The report might also include a series of evidence-based recommendations to help provide greater stability to the lower leagues, everything from ownership structures to abolishing transfer fees to mandating some sort of luxury tax. The idea is to go beyond anecdote and try to get a sense of what the actual trends are, how they relate to increased TV revenues and digital streaming, and then find a way to mitigate the problem.
2. Increased fan ownership
This, too, may have to be government-mandated, but I think there are a lot of built-in positives to increasing the number of fan-owned clubs, or even perhaps going with exclusively fan-owned clubs below a certain tier, say League One, and then providing a path to single-owner transition (and greater wealth) as each moves up the pyramid.
For one, the supporters trust ownership model has a decent record of stability, particularly in Germany with the 50+1 rule. Fans of lower league clubs are more likely to be life-long supporters, and while they may be ambitious for their club to win, they are also more incentivized to make decisions with an eye to longer-term stability and doing what’s best for the local community.

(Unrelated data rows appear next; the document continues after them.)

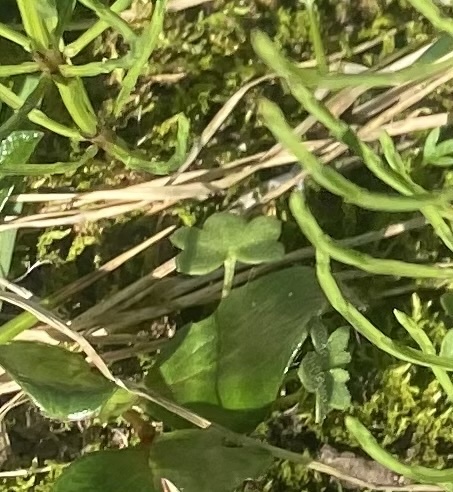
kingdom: Plantae
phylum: Tracheophyta
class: Magnoliopsida
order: Saxifragales
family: Saxifragaceae
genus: Saxifraga
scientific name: Saxifraga cernua
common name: Drooping saxifrage
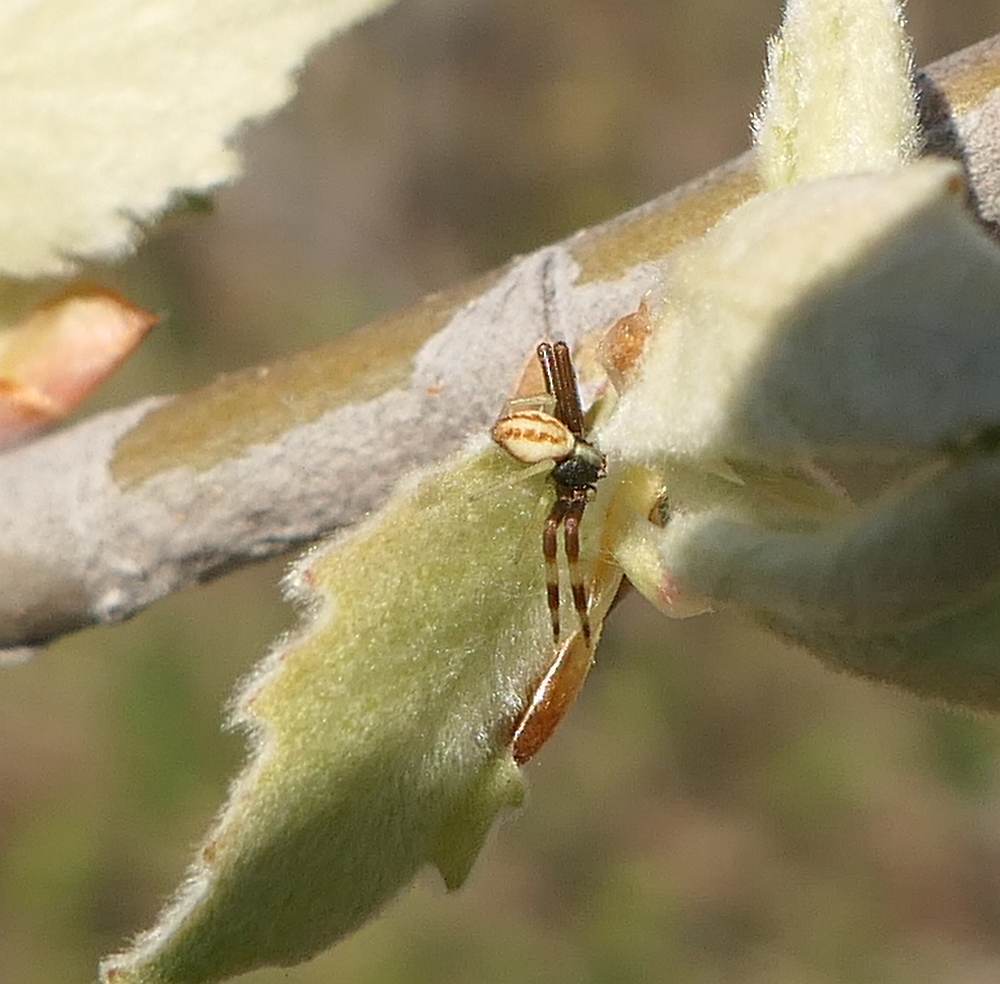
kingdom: Animalia
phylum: Arthropoda
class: Arachnida
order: Araneae
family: Thomisidae
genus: Misumena
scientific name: Misumena vatia
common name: Goldenrod crab spider
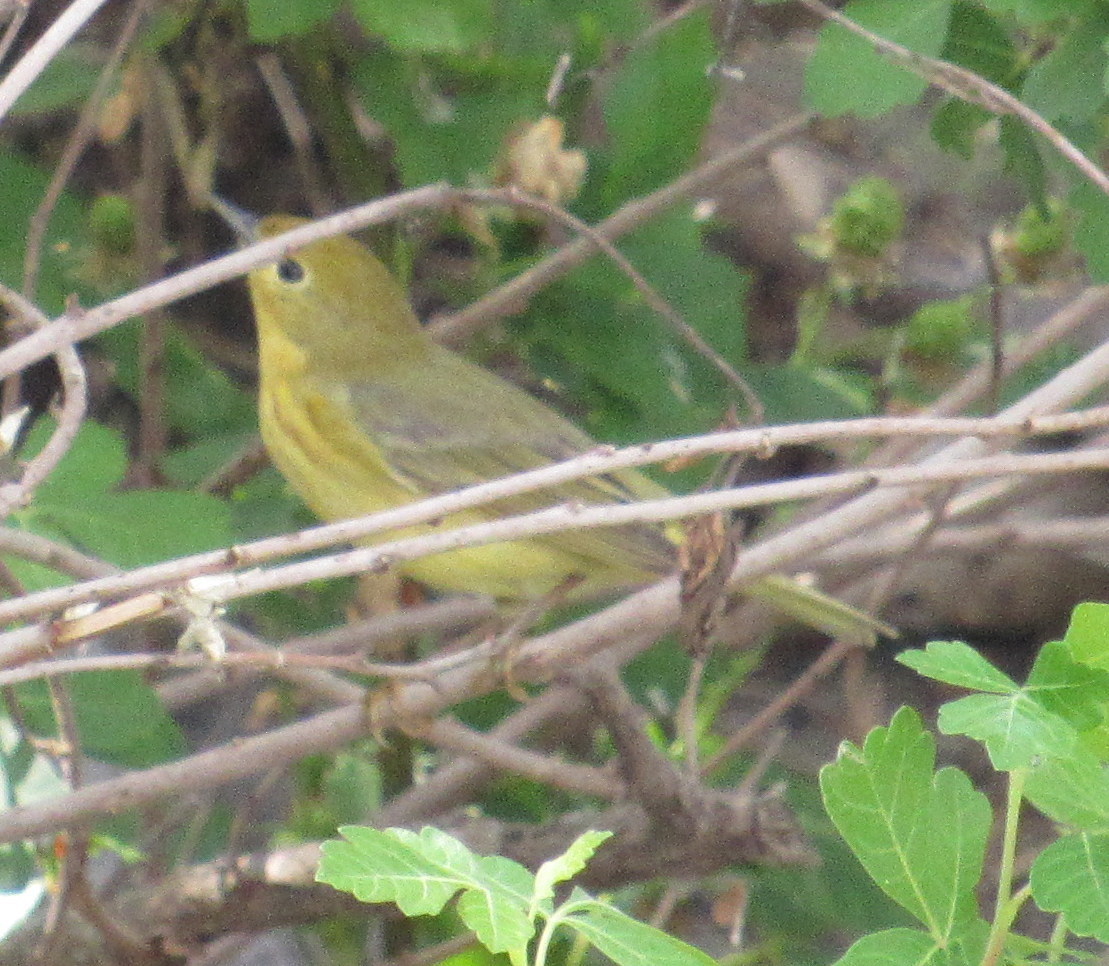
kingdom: Animalia
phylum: Chordata
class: Aves
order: Passeriformes
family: Parulidae
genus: Setophaga
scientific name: Setophaga petechia
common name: Yellow warbler
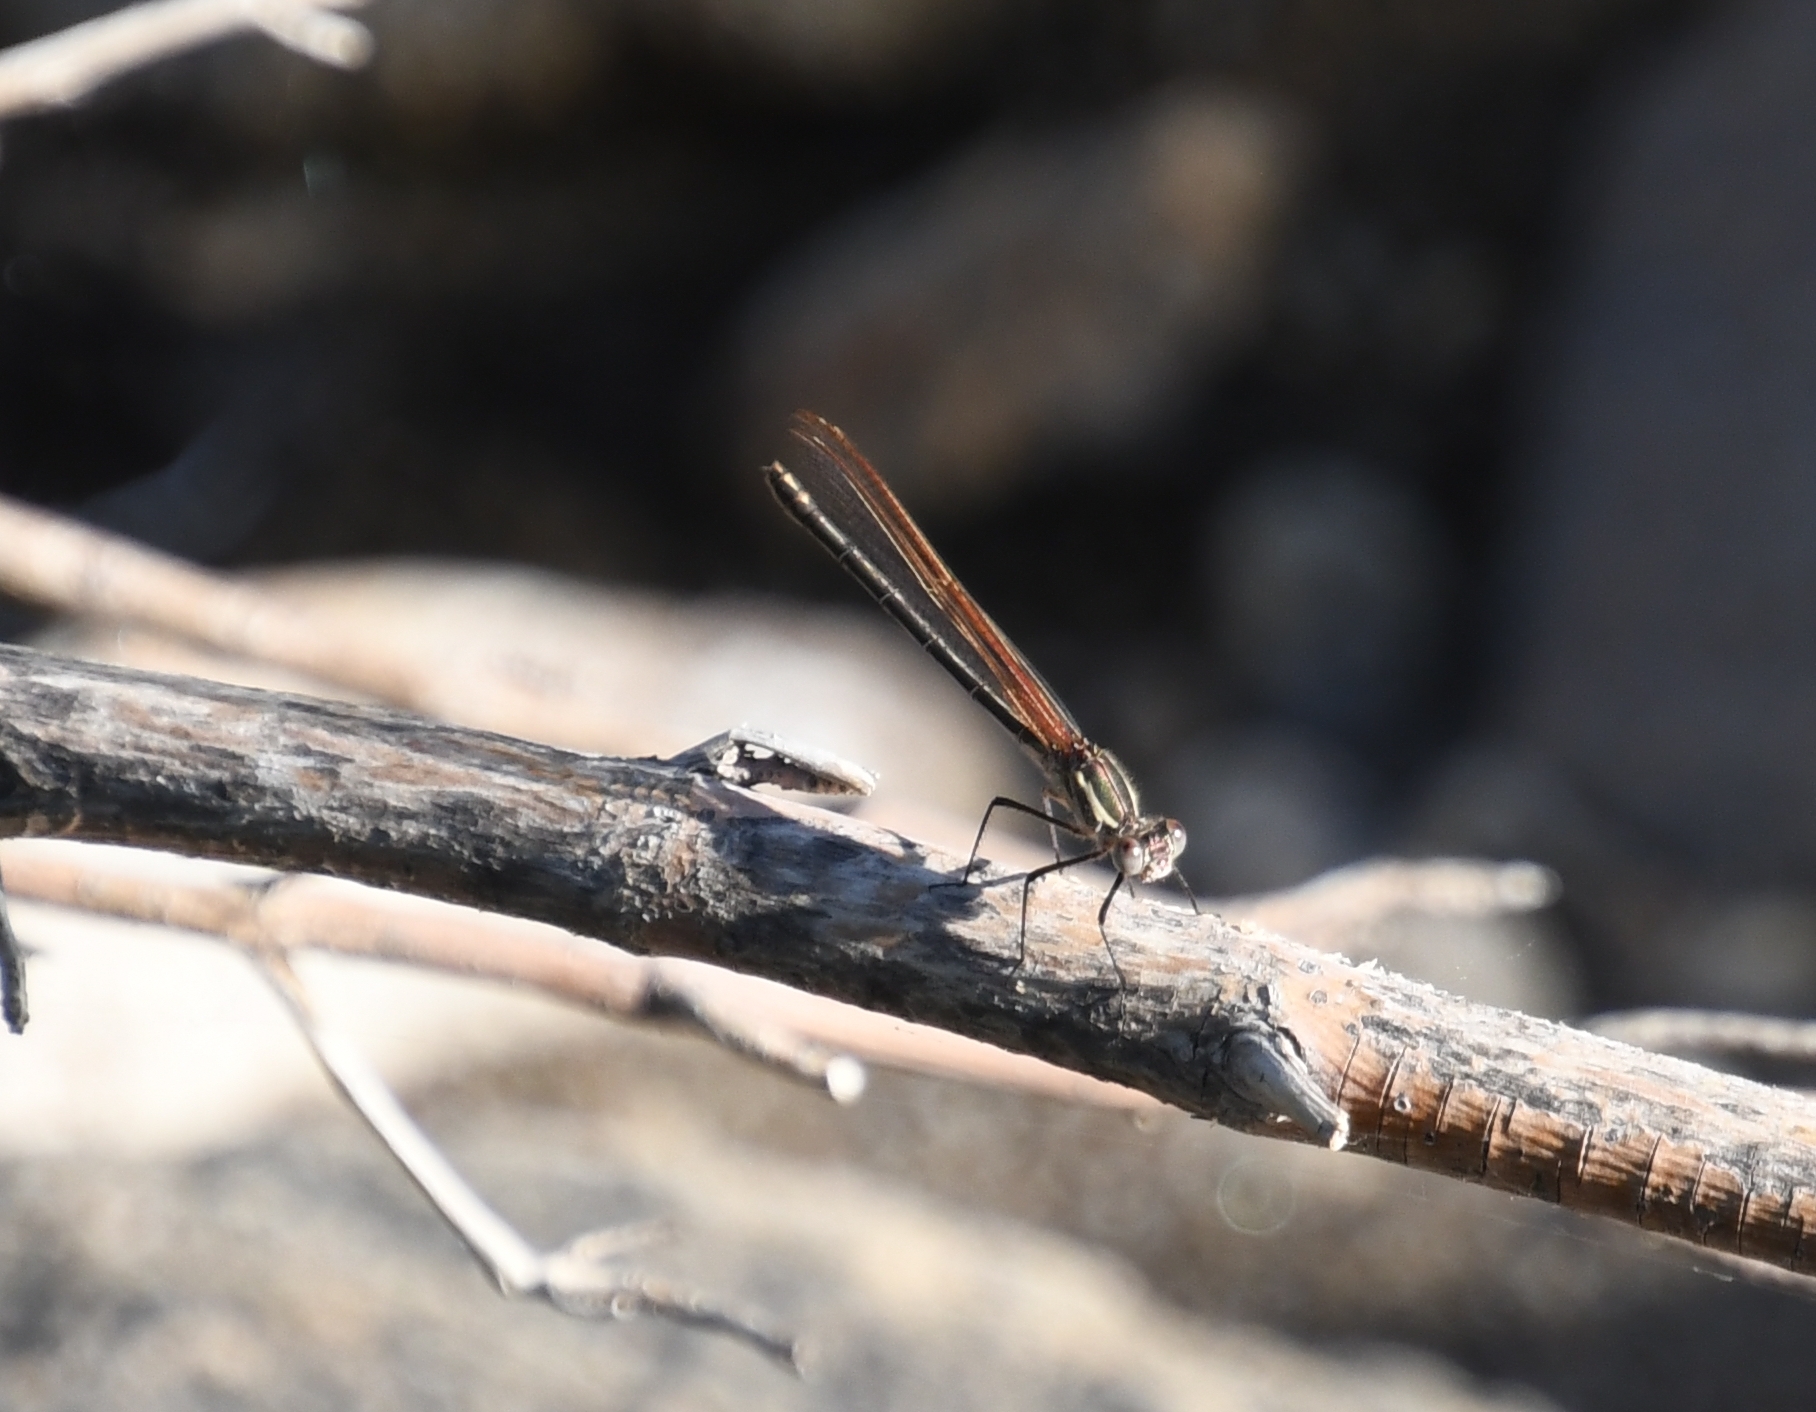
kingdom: Animalia
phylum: Arthropoda
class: Insecta
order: Odonata
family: Calopterygidae
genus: Hetaerina
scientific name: Hetaerina americana
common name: American rubyspot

Moreover, fan-owned clubs can offer overseas supporters something far more memorable than a shirt or even a streaming subscription, such as a stake in the actual team and a small but important role in its decision-making process. Considering the relatively small international pool of fans for lower league clubs, this seems like a particularly good option.
Though fan-ownership has hardly been a panacea in English football, as a model it has performed impressively considering it makes a small minority of teams, competing with more traditional ownership structures. And if enough clubs embrace the model, in conjunction with some sort of revenue sharing arrangement, it may have a deflationary effect on transfer spending, which will help provide greater solvency all around.
3. Greater involvement of EFL in providing knowledge and best practices to member clubs
It is incumbent on the EFL to receive the funding and resources to ensure its teams have the best possible means at their disposal to succeed, if not on the pitch, then on the ledger sheet.
Practically, three teams will always have to finish bottom, so this is not meant to be a cure-all for losing. Rather, the point is to provide clubs wide-ranging access to effective knowledge resources—perhaps best practices in club governance structures, free access to an international player database, and evidence-based advice on commercial practices, everything from increasing ticket sales to social media.
This might necessitate the EFL working with football consultancies and data analytics firms to help provide documents and resources with an eye to preventing the club from making devastating short-term decisions. If this seems all rather Soviet to you, fine, but this alone will help mitigate the short-termism that drives clubs to spend big on a chance at glory, only to fall more deeply into the red. It would also provide greater justification for the not-always-popular FFP rules.
Interesting reads this week
Some stuff I read and wanted to tweet about but can’t because I’m not on Twitter anymore:
This is a very inside baseball and very interesting take from Bryan Curtis on the embargo rules and problems with team access that persist in British football. Some have pointed out this isn’t merely about match reports; the chill effect has arguably led to fewer breaking news stories and exposes on the country’s biggest clubs, which can’t be good for anyone.
A cracking story from the New Yorker on the man behind the Football Leaks dumps.
This is a good NYT column on Ian Graham and Liverpool, although as a few friends have pointed out, it doesn’t seem on the surface like their data department is doing anything particularly revolutionary.